Government salaries are imagined less as a contract of responsibility than as a scholarship reward for having passed the BCS exam–an entitlement disconnected from performance.

The prices that we pay

The consequence is devastating.

Those tasked with protecting rights act as benefactors instead of guarantors. Politics becomes a series of one-off efforts to secure absolution rather than a system of continuous duty.

The eternal principle that “vigilance is the price of freedom” has no place here. Rights are not acknowledged as permanent facts of citizenship but are instead treated as negotiable, to be purchased in exchange for loyalty, access, or submission.

This is precisely how the Awami League rationalized its plunder. It looted and hollowed out Bangladesh’s banks under the pretense of saving the nation from militancy and safeguarding the supposed “right” to hold concerts and cultural events.

Now, with that regime gone, and the banks no longer being ransacked in the same fashion, even those fragile cultural “subscriptions” have been revoked.

The message could not be clearer: there are no inalienable rights here. Everything–art, expression, livelihood–exists at the mercy of those in power, who can withdraw it at will.

In such a system, the guardians of rights believe their work is complete once they can point to a singular achievement, often decades in the past, much like the pride taken in having once passed the 47th or 48th BCS exam. But rights cannot be safeguarded by one-off accomplishments.

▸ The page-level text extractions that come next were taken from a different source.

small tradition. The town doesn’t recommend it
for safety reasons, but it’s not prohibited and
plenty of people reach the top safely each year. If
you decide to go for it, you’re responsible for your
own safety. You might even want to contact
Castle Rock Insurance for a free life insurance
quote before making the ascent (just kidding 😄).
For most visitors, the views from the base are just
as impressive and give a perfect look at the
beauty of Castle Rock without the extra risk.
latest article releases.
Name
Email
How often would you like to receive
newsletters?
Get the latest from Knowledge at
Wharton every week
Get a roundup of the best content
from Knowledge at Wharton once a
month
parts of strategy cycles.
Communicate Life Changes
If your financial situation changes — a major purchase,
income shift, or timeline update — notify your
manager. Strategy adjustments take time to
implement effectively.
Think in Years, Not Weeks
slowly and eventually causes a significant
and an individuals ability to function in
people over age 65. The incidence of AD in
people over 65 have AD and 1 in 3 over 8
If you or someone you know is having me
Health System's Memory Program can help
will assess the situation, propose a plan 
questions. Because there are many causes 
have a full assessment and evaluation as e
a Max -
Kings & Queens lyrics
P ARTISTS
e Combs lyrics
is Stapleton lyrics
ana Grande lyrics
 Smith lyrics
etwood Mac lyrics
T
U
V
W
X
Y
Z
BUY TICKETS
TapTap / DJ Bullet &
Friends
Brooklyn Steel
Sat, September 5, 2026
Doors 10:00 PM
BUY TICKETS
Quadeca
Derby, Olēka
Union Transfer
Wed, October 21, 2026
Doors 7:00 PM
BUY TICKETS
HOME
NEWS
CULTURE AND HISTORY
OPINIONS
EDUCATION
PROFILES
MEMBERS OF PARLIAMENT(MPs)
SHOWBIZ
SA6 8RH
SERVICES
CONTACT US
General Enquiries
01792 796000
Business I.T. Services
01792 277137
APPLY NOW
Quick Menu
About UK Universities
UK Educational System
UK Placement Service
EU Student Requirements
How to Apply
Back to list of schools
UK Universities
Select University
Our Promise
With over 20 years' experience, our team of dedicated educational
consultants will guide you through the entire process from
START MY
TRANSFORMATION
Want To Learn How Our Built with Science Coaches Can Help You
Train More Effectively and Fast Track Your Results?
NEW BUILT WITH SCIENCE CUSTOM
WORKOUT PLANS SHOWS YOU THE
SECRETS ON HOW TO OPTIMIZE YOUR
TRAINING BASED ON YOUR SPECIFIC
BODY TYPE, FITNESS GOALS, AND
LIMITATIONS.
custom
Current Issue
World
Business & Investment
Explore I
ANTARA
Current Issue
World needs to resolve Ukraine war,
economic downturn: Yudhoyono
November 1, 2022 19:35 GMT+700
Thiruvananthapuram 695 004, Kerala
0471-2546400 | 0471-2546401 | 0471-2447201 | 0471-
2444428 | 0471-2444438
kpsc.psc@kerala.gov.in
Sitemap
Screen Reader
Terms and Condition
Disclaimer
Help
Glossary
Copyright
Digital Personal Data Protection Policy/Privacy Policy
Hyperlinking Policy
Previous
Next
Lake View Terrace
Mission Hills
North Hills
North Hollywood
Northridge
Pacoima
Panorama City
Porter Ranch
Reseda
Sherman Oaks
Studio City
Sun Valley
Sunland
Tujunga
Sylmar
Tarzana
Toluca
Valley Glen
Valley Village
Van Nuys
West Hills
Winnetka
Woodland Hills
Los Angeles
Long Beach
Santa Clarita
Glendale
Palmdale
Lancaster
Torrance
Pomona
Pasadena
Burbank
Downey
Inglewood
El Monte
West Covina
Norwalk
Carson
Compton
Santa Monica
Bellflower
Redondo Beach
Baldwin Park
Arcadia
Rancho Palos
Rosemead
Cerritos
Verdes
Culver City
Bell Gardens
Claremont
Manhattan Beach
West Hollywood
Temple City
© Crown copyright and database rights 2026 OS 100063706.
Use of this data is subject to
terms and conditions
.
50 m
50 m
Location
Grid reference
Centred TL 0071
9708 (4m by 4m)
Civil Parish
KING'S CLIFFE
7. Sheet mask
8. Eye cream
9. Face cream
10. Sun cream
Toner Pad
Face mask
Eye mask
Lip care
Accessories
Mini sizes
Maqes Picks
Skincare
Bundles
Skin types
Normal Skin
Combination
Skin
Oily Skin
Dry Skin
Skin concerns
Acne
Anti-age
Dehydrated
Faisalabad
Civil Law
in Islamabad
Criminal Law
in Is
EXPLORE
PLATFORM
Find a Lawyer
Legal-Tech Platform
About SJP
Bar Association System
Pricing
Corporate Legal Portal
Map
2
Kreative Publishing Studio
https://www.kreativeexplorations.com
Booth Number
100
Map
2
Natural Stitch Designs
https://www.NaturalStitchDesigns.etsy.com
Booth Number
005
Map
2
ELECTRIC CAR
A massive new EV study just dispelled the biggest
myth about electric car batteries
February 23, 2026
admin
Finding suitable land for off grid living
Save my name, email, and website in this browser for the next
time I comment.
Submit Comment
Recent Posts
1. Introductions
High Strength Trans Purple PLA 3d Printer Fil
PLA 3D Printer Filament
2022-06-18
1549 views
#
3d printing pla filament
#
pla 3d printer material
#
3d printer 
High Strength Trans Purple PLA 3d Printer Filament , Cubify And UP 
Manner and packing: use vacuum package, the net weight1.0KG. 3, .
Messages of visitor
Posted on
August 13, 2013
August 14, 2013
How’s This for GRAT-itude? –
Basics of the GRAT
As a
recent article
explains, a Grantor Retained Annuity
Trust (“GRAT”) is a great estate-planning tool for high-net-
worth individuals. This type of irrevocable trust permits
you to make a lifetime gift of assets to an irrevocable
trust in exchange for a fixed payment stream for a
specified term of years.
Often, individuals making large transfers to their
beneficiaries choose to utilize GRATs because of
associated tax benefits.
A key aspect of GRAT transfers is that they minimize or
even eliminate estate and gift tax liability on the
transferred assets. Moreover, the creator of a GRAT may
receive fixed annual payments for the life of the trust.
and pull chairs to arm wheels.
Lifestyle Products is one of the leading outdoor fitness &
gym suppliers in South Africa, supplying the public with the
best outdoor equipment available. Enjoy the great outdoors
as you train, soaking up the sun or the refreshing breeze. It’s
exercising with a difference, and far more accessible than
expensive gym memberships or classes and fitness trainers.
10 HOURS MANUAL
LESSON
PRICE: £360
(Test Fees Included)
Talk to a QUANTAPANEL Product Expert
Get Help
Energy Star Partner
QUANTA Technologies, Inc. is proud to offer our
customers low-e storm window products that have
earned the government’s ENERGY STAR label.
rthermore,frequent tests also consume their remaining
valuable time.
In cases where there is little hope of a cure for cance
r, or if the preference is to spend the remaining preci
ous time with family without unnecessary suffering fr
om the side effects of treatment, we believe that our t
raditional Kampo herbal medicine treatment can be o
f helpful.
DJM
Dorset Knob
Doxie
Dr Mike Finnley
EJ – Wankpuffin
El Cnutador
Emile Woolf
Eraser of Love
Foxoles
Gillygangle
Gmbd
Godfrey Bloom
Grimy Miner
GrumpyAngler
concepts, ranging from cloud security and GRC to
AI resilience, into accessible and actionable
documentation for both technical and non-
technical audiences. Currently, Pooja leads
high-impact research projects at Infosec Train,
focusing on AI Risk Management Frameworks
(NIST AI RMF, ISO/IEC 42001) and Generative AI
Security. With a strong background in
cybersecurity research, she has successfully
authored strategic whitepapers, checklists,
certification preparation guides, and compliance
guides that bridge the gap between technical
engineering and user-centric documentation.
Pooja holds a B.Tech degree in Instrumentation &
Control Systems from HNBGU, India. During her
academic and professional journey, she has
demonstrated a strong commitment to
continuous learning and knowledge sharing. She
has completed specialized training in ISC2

Accountability, by its very nature, is continuous. It is not an act of charity, nor a historical footnote.

Unless Bangladesh designs a political system rooted in ongoing responsibility–where the legitimacy of government is measured not by a past victory but by daily service to citizens–its people will remain unprotected.

A state that survives on borrowed credit from history can never guarantee rights in the present.